Write out the records from the line that contains "### Statistics Dashboard" up to and including the line that contains "- Reward: Getting started badge".

§ AVAILABLE DATA:

+--

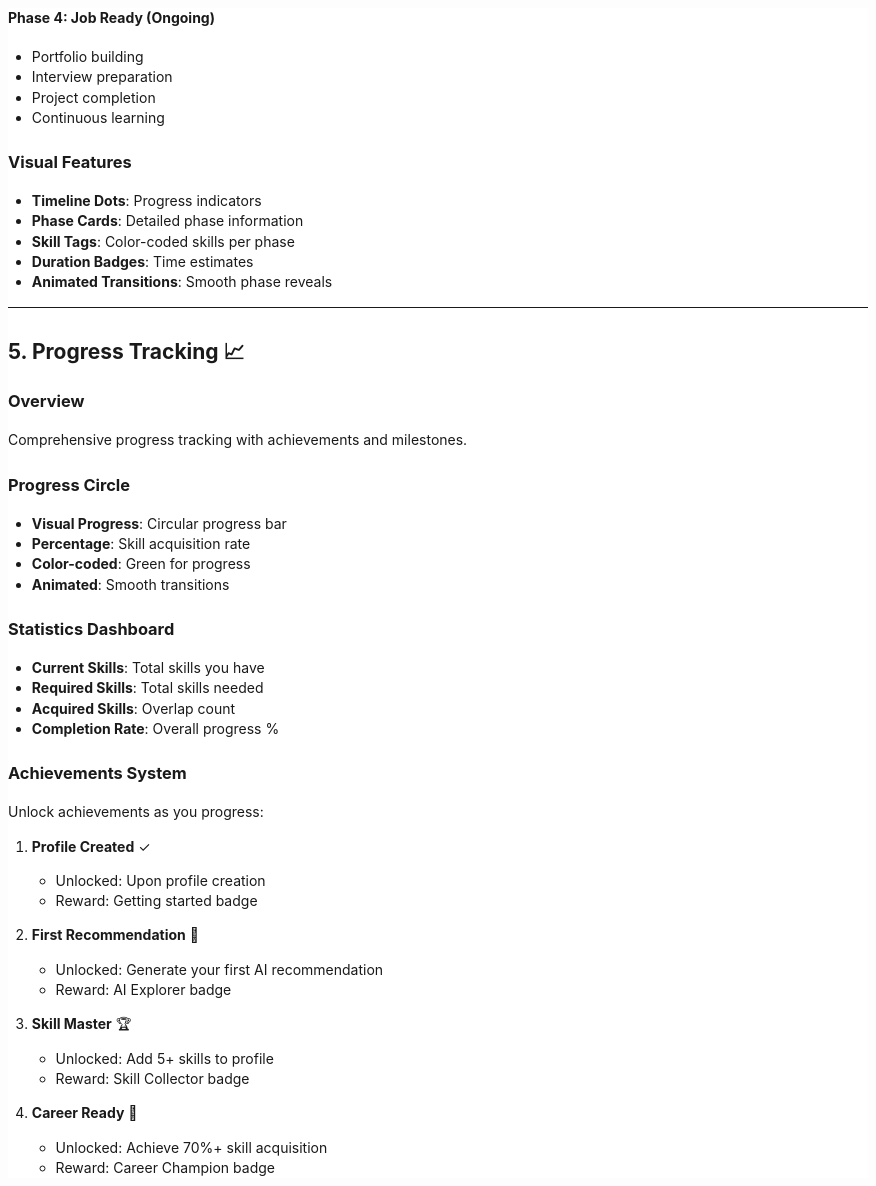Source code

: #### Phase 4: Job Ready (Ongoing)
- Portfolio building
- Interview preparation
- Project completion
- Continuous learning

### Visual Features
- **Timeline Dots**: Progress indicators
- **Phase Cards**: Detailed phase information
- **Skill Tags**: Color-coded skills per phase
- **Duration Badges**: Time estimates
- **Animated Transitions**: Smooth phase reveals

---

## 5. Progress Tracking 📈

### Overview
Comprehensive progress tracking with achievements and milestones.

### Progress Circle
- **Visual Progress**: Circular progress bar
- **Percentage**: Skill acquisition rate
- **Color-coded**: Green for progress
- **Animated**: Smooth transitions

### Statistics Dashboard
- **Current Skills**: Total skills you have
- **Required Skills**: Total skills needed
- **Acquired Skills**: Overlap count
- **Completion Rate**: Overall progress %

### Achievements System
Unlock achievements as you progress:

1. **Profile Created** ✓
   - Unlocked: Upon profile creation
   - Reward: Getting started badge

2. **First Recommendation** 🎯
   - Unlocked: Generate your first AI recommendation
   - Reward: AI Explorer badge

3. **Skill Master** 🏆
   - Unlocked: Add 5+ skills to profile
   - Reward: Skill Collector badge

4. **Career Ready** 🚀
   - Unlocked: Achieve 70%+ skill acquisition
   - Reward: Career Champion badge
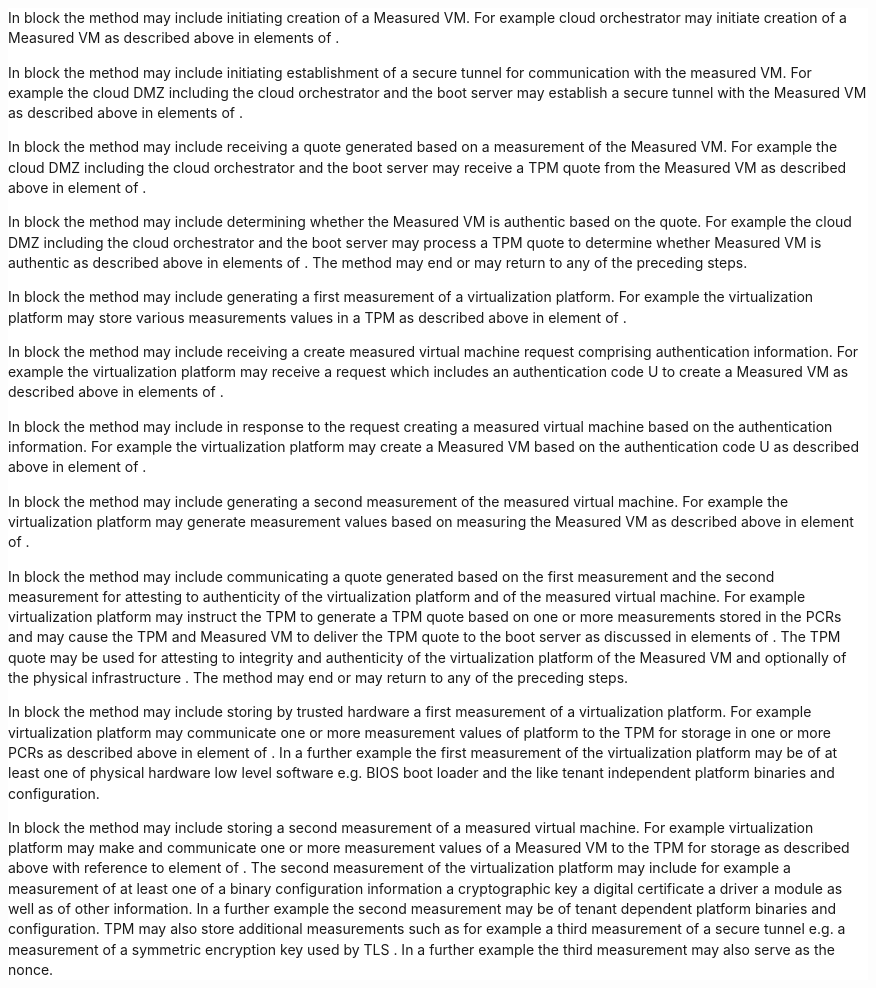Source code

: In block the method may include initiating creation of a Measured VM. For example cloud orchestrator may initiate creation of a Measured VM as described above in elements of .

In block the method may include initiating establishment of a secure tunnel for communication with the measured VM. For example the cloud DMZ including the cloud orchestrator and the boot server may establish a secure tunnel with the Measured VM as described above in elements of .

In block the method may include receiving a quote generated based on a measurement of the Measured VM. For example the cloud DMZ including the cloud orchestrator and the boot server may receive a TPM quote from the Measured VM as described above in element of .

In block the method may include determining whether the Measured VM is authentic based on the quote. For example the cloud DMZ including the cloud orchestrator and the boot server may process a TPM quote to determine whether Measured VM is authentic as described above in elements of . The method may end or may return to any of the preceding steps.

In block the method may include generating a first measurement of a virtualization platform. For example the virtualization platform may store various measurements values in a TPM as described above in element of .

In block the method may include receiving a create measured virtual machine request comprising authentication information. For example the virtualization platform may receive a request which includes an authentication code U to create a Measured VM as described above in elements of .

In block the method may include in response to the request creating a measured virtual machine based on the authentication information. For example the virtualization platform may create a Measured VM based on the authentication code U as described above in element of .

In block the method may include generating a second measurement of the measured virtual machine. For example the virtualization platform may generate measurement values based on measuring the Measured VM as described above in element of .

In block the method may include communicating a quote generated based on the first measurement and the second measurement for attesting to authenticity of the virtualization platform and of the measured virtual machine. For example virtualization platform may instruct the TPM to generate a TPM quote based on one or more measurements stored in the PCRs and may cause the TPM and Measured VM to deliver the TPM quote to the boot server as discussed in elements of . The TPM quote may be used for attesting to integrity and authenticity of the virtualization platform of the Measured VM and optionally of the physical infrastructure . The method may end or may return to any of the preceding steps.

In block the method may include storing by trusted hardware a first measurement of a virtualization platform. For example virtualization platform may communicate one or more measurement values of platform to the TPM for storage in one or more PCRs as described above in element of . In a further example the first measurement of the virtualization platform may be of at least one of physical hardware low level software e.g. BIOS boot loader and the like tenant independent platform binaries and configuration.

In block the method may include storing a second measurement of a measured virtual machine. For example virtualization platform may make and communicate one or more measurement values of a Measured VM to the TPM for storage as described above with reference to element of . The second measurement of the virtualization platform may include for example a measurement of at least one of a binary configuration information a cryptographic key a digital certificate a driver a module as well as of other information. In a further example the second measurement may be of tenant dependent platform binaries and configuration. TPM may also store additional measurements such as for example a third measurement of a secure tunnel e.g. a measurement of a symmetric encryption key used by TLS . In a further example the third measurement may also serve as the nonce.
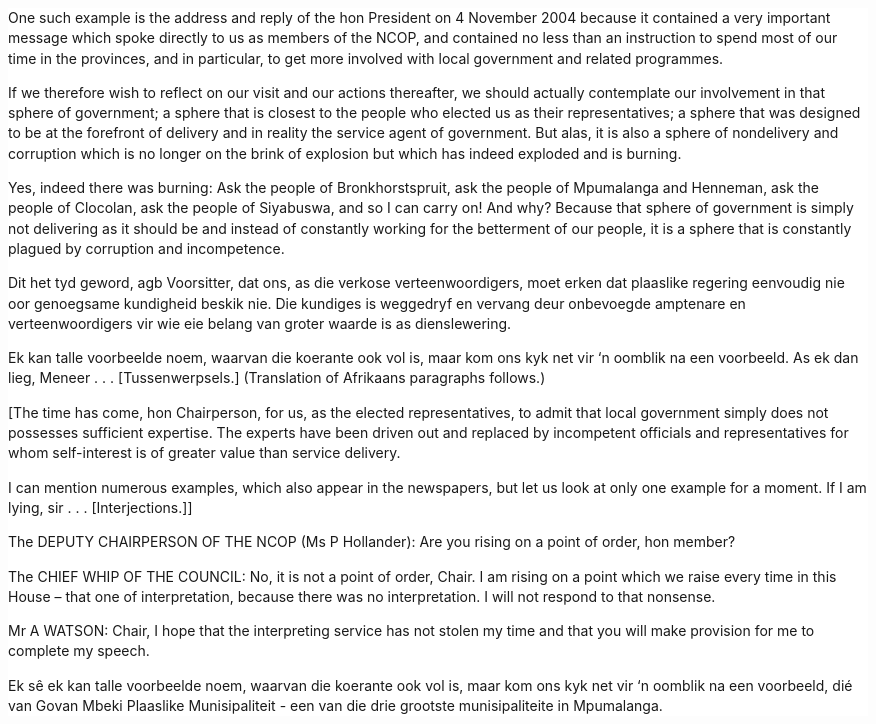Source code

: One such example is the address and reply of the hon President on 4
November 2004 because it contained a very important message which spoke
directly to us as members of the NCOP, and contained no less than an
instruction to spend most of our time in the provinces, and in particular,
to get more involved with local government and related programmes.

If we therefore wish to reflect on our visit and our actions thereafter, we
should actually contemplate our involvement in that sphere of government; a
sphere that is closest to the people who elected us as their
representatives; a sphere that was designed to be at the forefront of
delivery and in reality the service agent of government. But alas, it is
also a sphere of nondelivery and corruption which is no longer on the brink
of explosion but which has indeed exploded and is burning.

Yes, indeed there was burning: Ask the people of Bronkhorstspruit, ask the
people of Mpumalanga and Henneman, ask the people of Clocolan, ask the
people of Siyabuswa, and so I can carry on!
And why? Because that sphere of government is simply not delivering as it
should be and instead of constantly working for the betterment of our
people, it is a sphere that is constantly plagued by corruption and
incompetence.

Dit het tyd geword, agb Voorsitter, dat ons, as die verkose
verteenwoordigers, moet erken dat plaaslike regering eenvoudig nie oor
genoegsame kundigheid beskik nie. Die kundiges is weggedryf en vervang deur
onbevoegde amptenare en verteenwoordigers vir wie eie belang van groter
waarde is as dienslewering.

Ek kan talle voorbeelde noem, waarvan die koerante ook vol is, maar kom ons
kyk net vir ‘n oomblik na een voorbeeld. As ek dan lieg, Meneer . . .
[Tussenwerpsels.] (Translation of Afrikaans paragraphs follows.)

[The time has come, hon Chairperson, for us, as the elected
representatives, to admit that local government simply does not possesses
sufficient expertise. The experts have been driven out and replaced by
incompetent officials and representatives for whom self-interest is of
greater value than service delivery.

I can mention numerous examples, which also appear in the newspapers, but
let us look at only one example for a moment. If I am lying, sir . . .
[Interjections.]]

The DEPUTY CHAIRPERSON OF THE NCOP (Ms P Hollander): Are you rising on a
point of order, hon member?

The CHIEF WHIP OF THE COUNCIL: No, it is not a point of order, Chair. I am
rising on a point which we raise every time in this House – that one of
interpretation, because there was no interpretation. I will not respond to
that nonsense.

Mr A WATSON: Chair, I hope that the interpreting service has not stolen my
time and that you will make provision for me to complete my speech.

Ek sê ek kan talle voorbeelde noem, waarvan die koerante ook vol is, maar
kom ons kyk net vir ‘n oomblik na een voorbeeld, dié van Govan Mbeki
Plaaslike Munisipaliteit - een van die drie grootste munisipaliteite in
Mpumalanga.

+--

§ ANSWER BOX:
### Statistics Dashboard
- **Current Skills**: Total skills you have
- **Required Skills**: Total skills needed
- **Acquired Skills**: Overlap count
- **Completion Rate**: Overall progress %

### Achievements System
Unlock achievements as you progress:

1. **Profile Created** ✓
   - Unlocked: Upon profile creation
   - Reward: Getting started badge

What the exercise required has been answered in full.